Homework 1, Due at the beginning of class, Tuesday, April 15th.
Read Chapter 2, Tanenbaum, Computer Networks, 4th edition.
If you don't have your book yet, a paper copy is available outside my office.
1) Television channels are 6 MHz wide, how many bits/sec can be sent if four-level digital signals are used? Assume a noiseless channel.
2) What signal-to-noise ratio is needed to put a T1 carrier on a 50 kHz line?
3) Using the data in the text, what is the maximum number of telephone numbers possible in the US?
4) You are installing a 10 km fiber and you have a flux budget of 6 dB after subtracting connectors and splices, but not fiber attenuation. Using figure 2-6 in Tanenbaum, determine which wavelengths you can use.
5) Although it looks like the Teledesic system described in the book will not get built, it has gone through several revisions, from 840 satellites, to 300 and then to 30. Assuming a period of 90 minutes (different altitudes were actually discussed at different times) what is the average interval for hand off for a stationary transmitter. Why isn't Teledesic being built?
6) What is the percentage overhead on a T-1 line, i.e. what percentage of the 1.544 Mbits/sec is not delivered to the end user.
7) For a typical hexagonal mobile phone system with 840 frequencies, how many frequencies can be used in a given cell? (Remember frequencies are not reused in adjacent cells.)
8) An alternative to a LAN is a big time sharing system with many terminals. Give three advantages of a client/servcer LAN.

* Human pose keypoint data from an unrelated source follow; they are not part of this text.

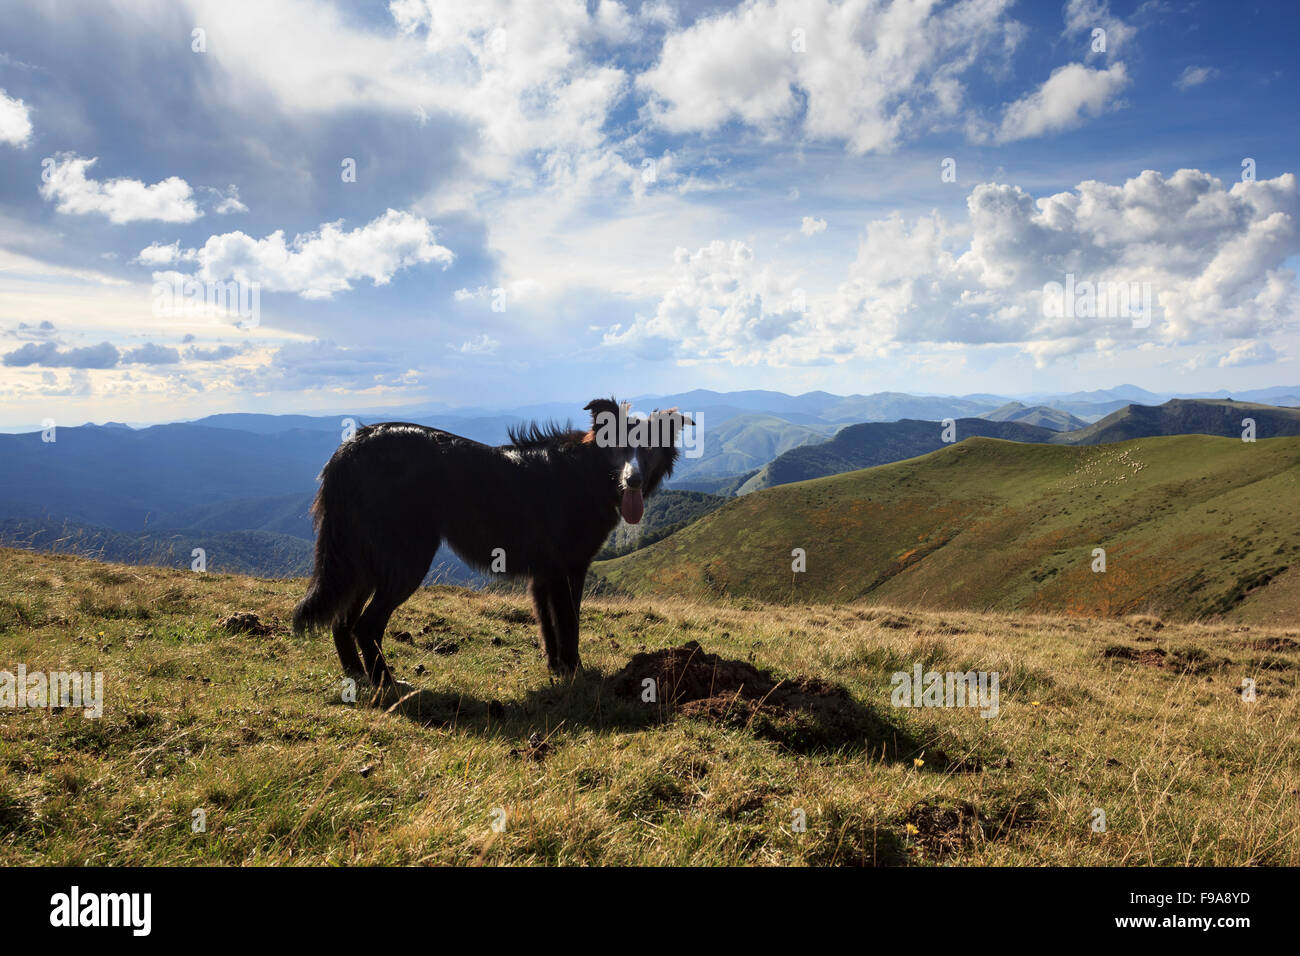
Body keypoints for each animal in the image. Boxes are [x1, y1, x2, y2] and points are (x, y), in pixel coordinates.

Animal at [293, 398, 691, 686]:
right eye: (618, 446)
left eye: (649, 449)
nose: (633, 480)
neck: (588, 470)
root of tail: (351, 447)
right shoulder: (566, 570)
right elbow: (570, 625)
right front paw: (575, 672)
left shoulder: (544, 576)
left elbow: (550, 627)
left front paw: (557, 669)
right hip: (405, 560)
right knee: (365, 625)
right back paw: (387, 684)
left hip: (362, 562)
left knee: (341, 621)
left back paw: (356, 677)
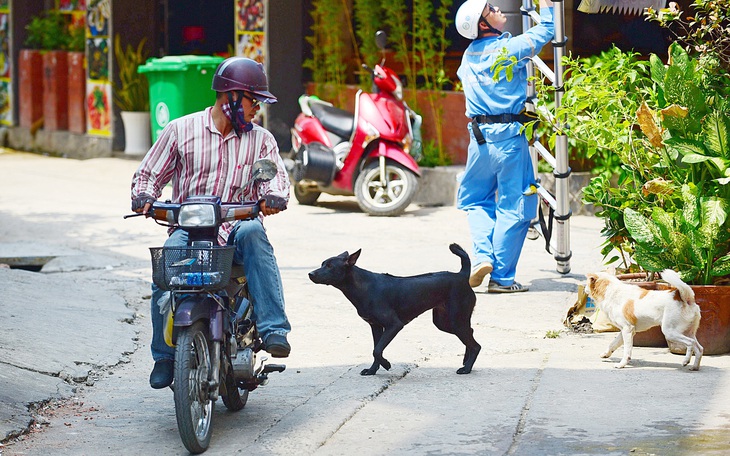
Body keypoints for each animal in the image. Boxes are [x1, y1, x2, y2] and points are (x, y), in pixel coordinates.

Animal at [306, 244, 478, 376]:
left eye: (330, 266)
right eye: (322, 263)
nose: (310, 274)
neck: (362, 286)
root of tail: (462, 275)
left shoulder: (394, 325)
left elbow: (377, 350)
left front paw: (386, 364)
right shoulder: (375, 326)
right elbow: (376, 349)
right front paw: (372, 370)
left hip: (455, 321)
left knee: (476, 345)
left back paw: (467, 368)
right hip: (444, 322)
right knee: (471, 332)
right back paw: (465, 361)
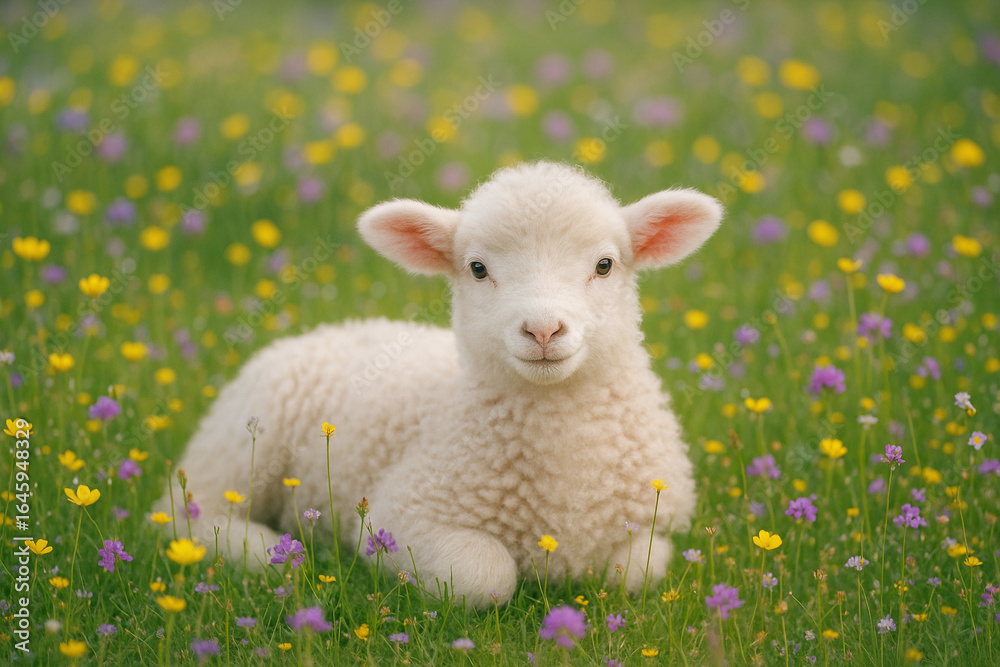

9) A modem constellation diagram (like Tanenbaum Fig 2-25) has points at (0,1), (0,2), (2,3) and (0, 4). What modulation is it using and how many bits of data?
10) You have obtained a surplus Air Force Global Hawk Unmanned Aerial Vehicle (UAV) and equipped it to carry a SuperDLT tape between your company offices. The Global Hawk flies at 400 mph and has a range of about 7,500 miles. Super DLT tapes hold 160 Gigabytes of data. Up to what distance is the global Hawk faster than a 45 Mbps SMDS connection? (Assume 8 bits/byte for this problem)
11) The main disadvantage of a broadcast network is that capacity is wasted due to collisions between multiple hosts trying to use the media at the same time. A simple model of this would be to assume discrete time slots with n hosts all attempting to use the same time slot with probability p. What fraction of the slots are wasted due to collisions? Do CDMA wireless networks sufffer the same problem?
12) Imagine a protocol hiearchy which is h deep and which has messages data of M bytes. If the header size at each layer is o, what percentage of the network bandwidth is dedicated to overhead?